**What to do**
Using the entries below, output exactly the lines from the one containing "the fetch request" through the final line, both included, and no others.

Extracted page text data:
────────────────────

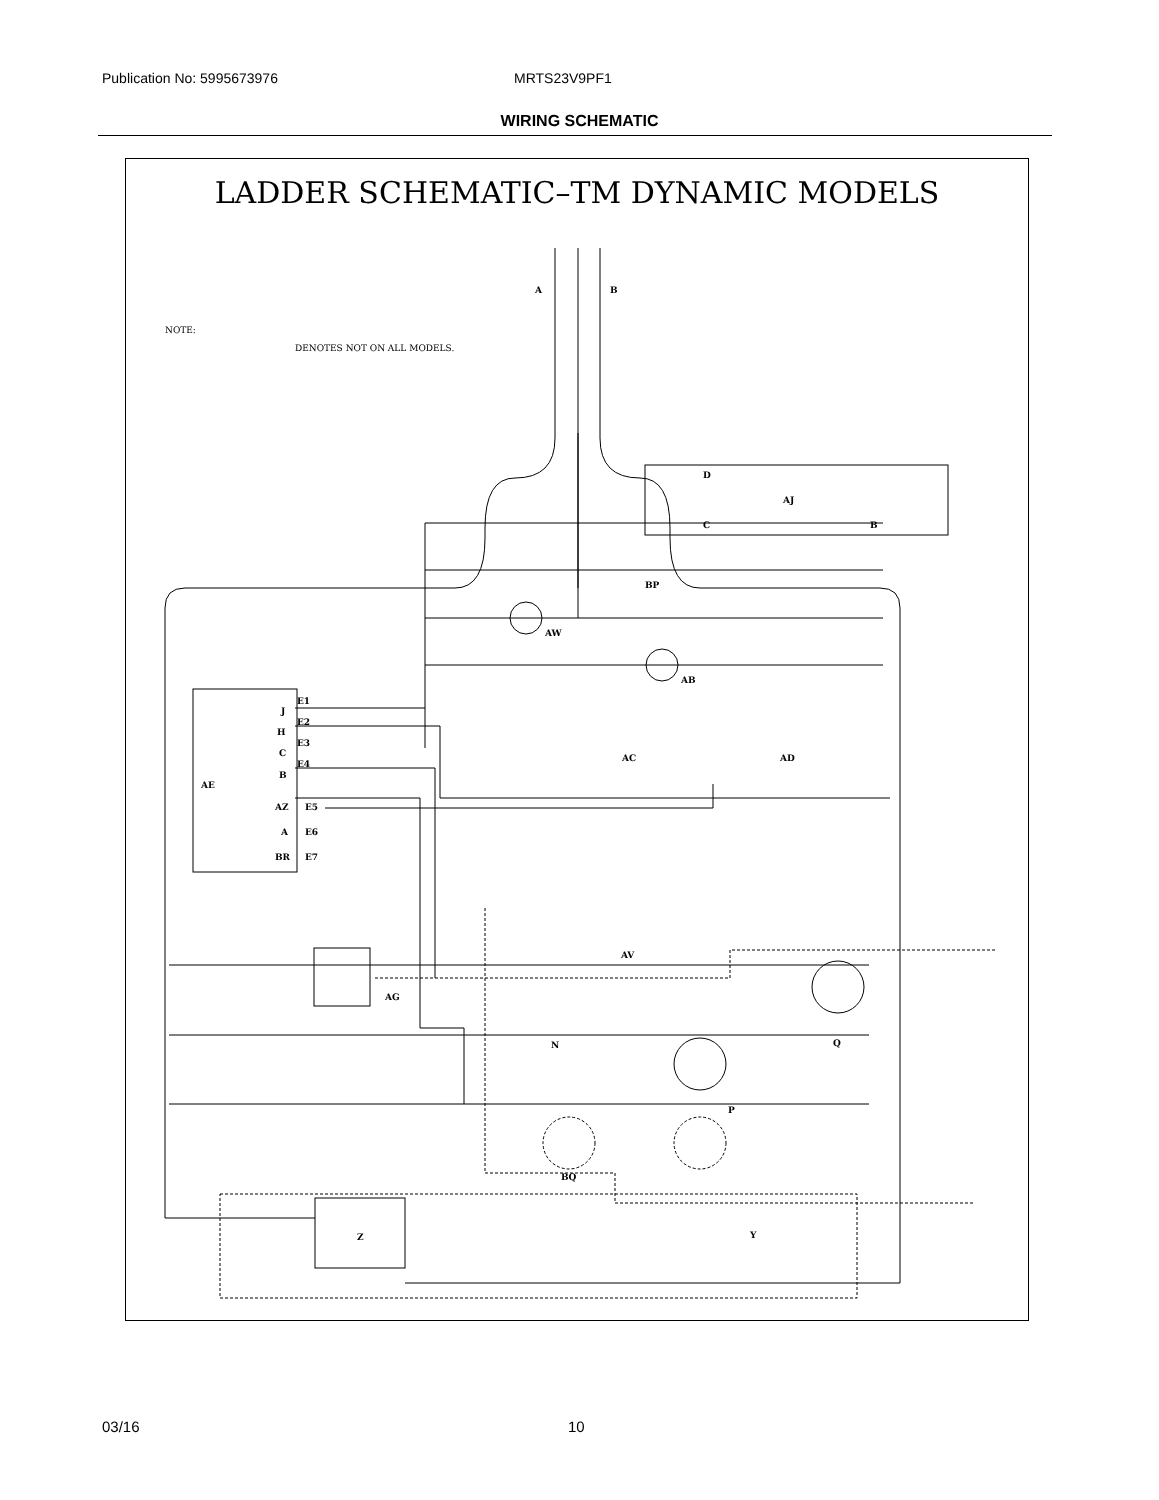Publication No: 5995673976 MRTS23V9PF1
WIRING SCHEMATIC
LADDER SCHEMATIC–TM DYNAMIC MODELS
A
B
NOTE:
DENOTES NOT ON ALL MODELS.
D
AJ
C
B
BP
AW
AB
J
E1
H
E2
C
E3
B
E4
AE
AZ
E5
A
E6
BR
E7
AC
AD
AV
AG
N
Q
P
BQ
Z
Y
03/16 10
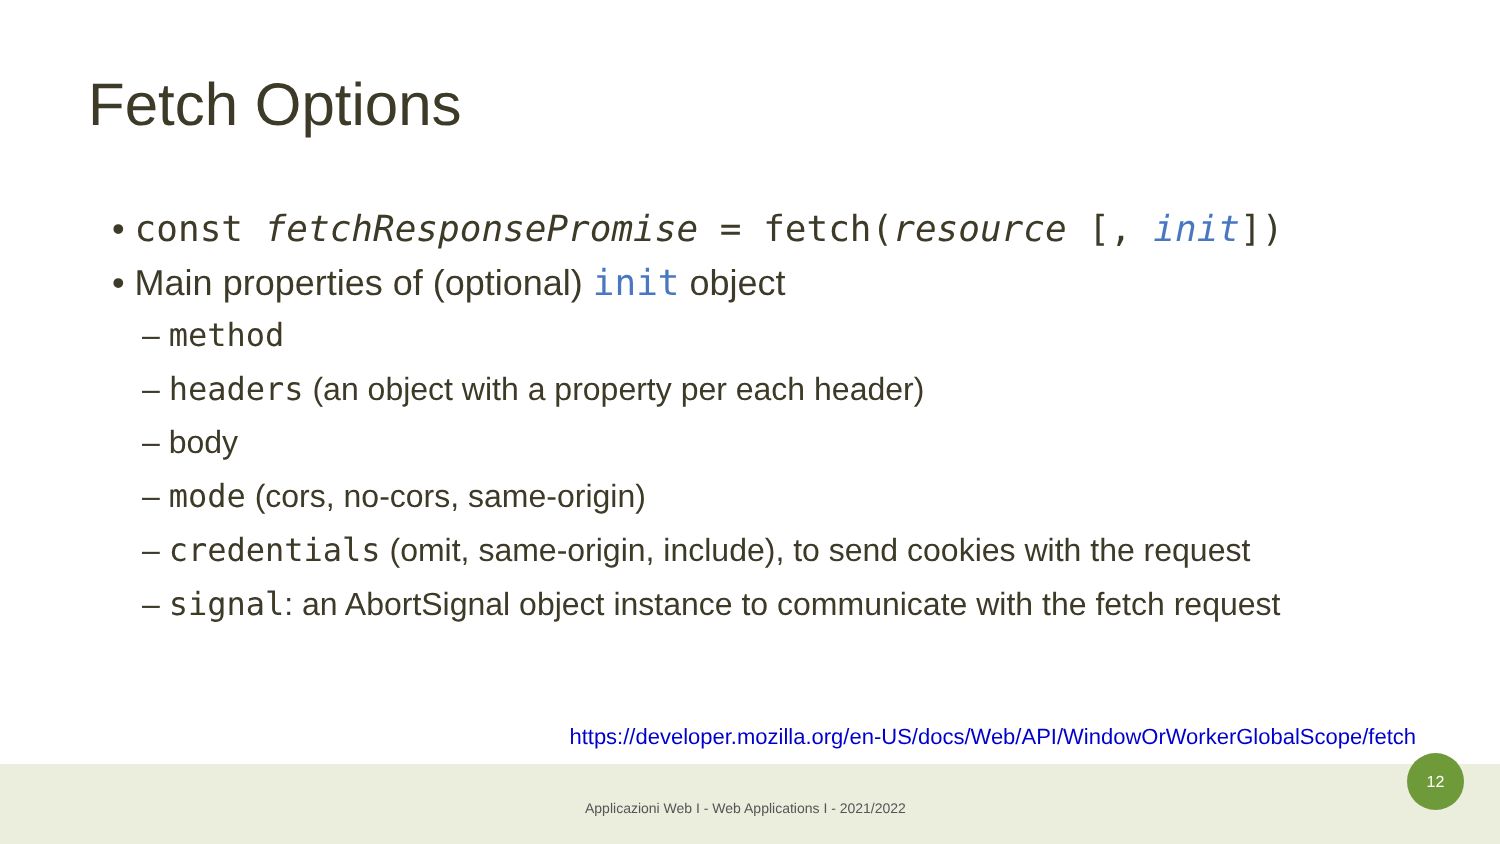Fetch Options
• const fetchResponsePromise = fetch(resource [, init])
• Main properties of (optional) init object
– method
– headers (an object with a property per each header)
– body
– mode (cors, no-cors, same-origin)
– credentials (omit, same-origin, include), to send cookies with the request
– signal: an AbortSignal object instance to communicate with the fetch request
https://developer.mozilla.org/en-US/docs/Web/API/WindowOrWorkerGlobalScope/fetch
Applicazioni Web I - Web Applications I - 2021/2022
12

────────────────────

**Response**
– signal: an AbortSignal object instance to communicate with the fetch request
https://developer.mozilla.org/en-US/docs/Web/API/WindowOrWorkerGlobalScope/fetch
Applicazioni Web I - Web Applications I - 2021/2022
12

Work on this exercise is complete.